Redacted Academic Case Study
This case study summarizes a Penn State cybersecurity project involving packet-level investigation, suspicious file analysis, supervised machine learning, clustering, Splunk-based analysis, and security recommendations.
Content Type: Redacted Academic Project / Cybersecurity Case Study
This case study is based on academic coursework completed at Penn State. It has been rewritten and sanitized for portfolio use. It does not include teammate names, professor names, student emails, raw screenshots, full submitted files, or unnecessary identifying details.
Overview#
This project focused on analyzing network traffic to distinguish normal activity from potentially suspicious or malicious behavior.
The work combined packet-level investigation, traffic analysis, supervised machine learning, clustering, and security recommendations. The goal was to evaluate network activity, identify suspicious patterns, compare classification approaches, and communicate findings in a way that could support security operations decision-making.
Project Context#
The project scenario involved a fictional organization reviewing network traffic collected over a multi-day period. The dataset contained a mix of legitimate traffic and potentially suspicious activity.
The main challenge was that not all data was clearly labeled, which reflects a realistic security operations problem: analysts often need to investigate large volumes of network activity without perfect ground truth.
Tools and Technologies#
Tools and concepts used included:
- Wireshark
- Security Onion
- Splunk
- Python
- scikit-learn
- pandas
- supervised machine learning
- clustering
- traffic classification
- anomaly detection
- confusion matrices
- precision, recall, accuracy, and F1 score
My Role#
For this project, I contributed to the analysis, machine learning experimentation, interpretation of results, and security recommendations.
The project required both technical analysis and written communication. The final output needed to explain what was observed, what methods were used, which results were meaningful, and what actions could improve the organization’s security posture.
Analysis Performed#
Packet and Traffic Investigation#
The project included investigation of suspicious network traffic using packet analysis tools.

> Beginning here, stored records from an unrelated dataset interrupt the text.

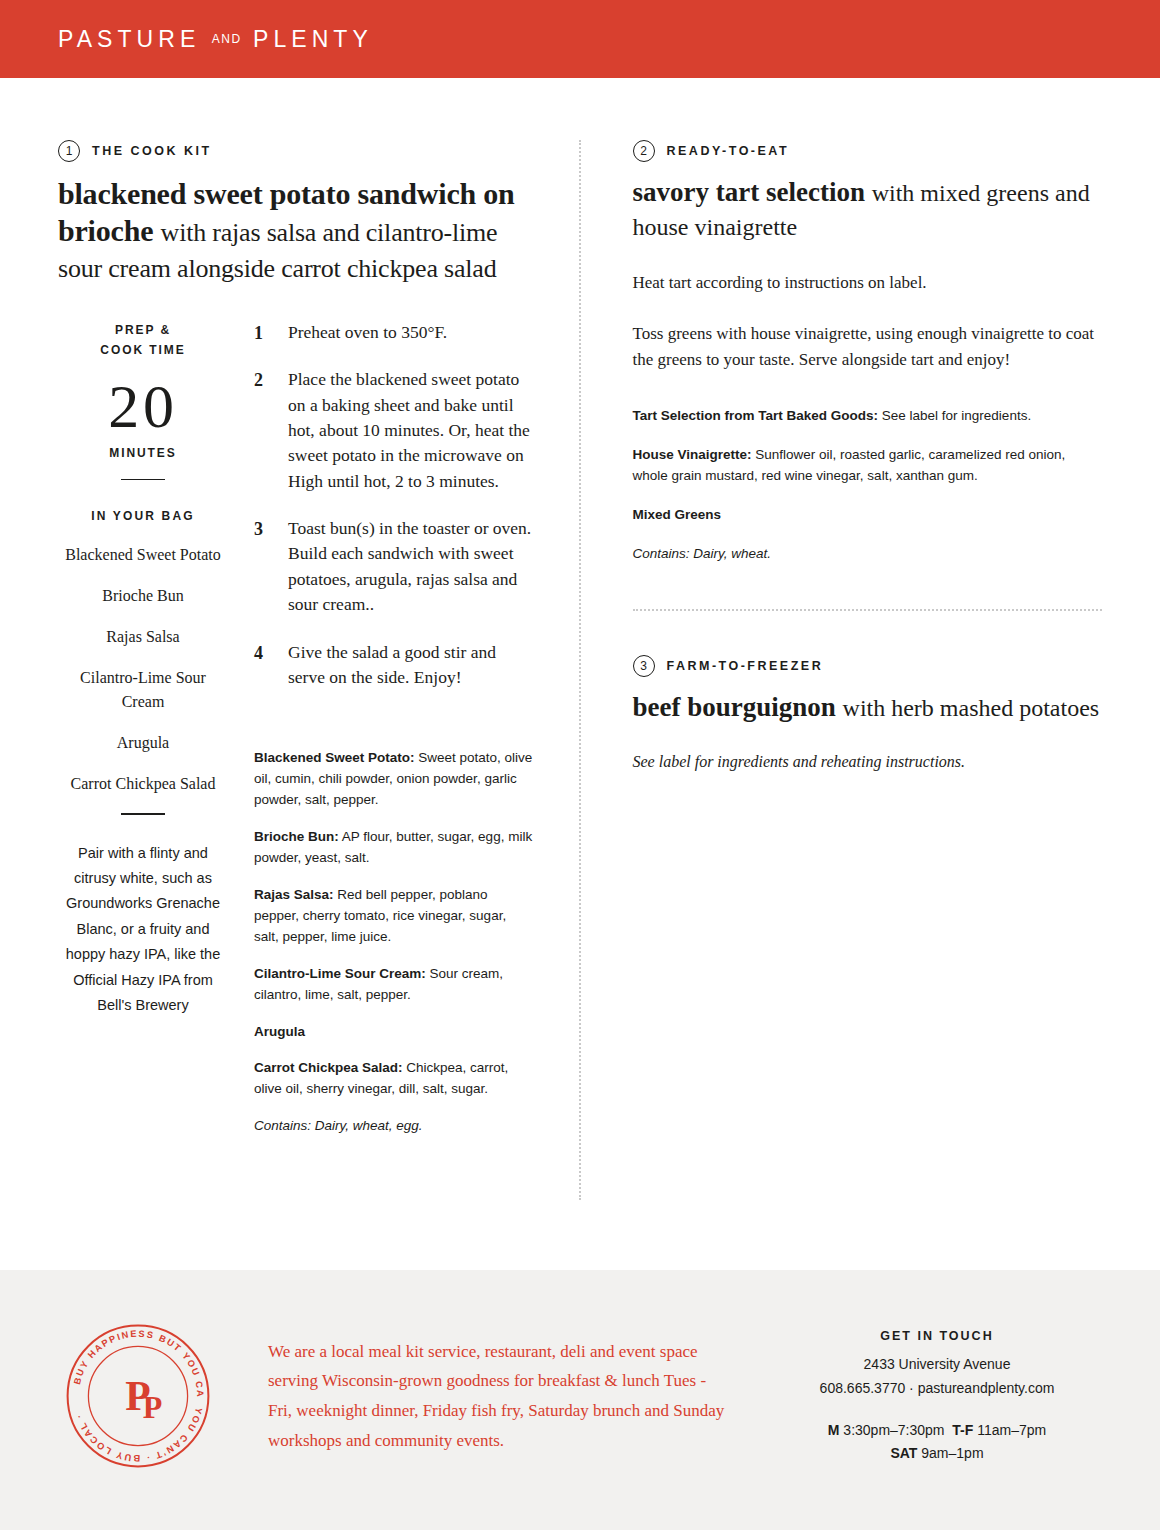PASTURE AND PLENTY
1 The Cook Kit
blackened sweet potato sandwich on brioche with rajas salsa and cilantro-lime sour cream alongside carrot chickpea salad
PREP &
COOK TIME
20
MINUTES
IN YOUR BAG
Blackened Sweet Potato
Brioche Bun
Rajas Salsa
Cilantro-Lime Sour Cream
Arugula
Carrot Chickpea Salad
Pair with a flinty and citrusy white, such as Groundworks Grenache Blanc, or a fruity and hoppy hazy IPA, like the Official Hazy IPA from Bell's Brewery
Preheat oven to 350°F.
Place the blackened sweet potato on a baking sheet and bake until hot, about 10 minutes. Or, heat the sweet potato in the microwave on High until hot, 2 to 3 minutes.
Toast bun(s) in the toaster or oven. Build each sandwich with sweet potatoes, arugula, rajas salsa and sour cream..
Give the salad a good stir and serve on the side. Enjoy!
Blackened Sweet Potato: Sweet potato, olive oil, cumin, chili powder, onion powder, garlic powder, salt, pepper.
Brioche Bun: AP flour, butter, sugar, egg, milk powder, yeast, salt.
Rajas Salsa: Red bell pepper, poblano pepper, cherry tomato, rice vinegar, sugar, salt, pepper, lime juice.
Cilantro-Lime Sour Cream: Sour cream, cilantro, lime, salt, pepper.
Arugula
Carrot Chickpea Salad: Chickpea, carrot, olive oil, sherry vinegar, dill, salt, sugar.
Contains: Dairy, wheat, egg.
2 Ready-to-Eat
savory tart selection with mixed greens and house vinaigrette
Heat tart according to instructions on label.
Toss greens with house vinaigrette, using enough vinaigrette to coat the greens to your taste. Serve alongside tart and enjoy!
Tart Selection from Tart Baked Goods: See label for ingredients.
House Vinaigrette: Sunflower oil, roasted garlic, caramelized red onion, whole grain mustard, red wine vinegar, salt, xanthan gum.
Mixed Greens
Contains: Dairy, wheat.
3 Farm-to-Freezer
beef bourguignon with herb mashed potatoes
See label for ingredients and reheating instructions.
BUY HAPPINESS BUT YOU CAN YOU CAN'T · BUY LOCAL · P P
We are a local meal kit service, restaurant, deli and event space serving Wisconsin-grown goodness for breakfast & lunch Tues - Fri, weeknight dinner, Friday fish fry, Saturday brunch and Sunday workshops and community events.
GET IN TOUCH
2433 University Avenue
608.665.3770 · pastureandplenty.com
M 3:30pm–7:30pm T-F 11am–7pm
SAT 9am–1pm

One notable finding involved a large executable download from an unfamiliar hostname. This traffic was reviewed as potentially suspicious because executable downloads from unexpected or advertisement-related sources can create malware risk.
The analysis considered:
- source and destination details
- packet-level context
- TCP stream behavior
- file type concerns
- suspicious hostname context
- possible malware delivery risk
Supervised Machine Learning#
The project also used supervised machine learning to classify labeled network flow data as normal or attack traffic.
Several classification models were evaluated:
- Logistic Regression
- Decision Tree
- Random Forest
- Multi-Layer Perceptron
The workflow included:
- loading labeled network flow data
- removing irrelevant fields
- encoding categorical variables
- selecting useful traffic features
- scaling feature values
- splitting training and testing data
- fitting classification models
- comparing model performance
Performance was evaluated using:
- confusion matrix
- accuracy
- precision
- recall
- F1 score
Clustering and Anomaly Detection#
The project also explored clustering approaches for identifying unusual traffic behavior.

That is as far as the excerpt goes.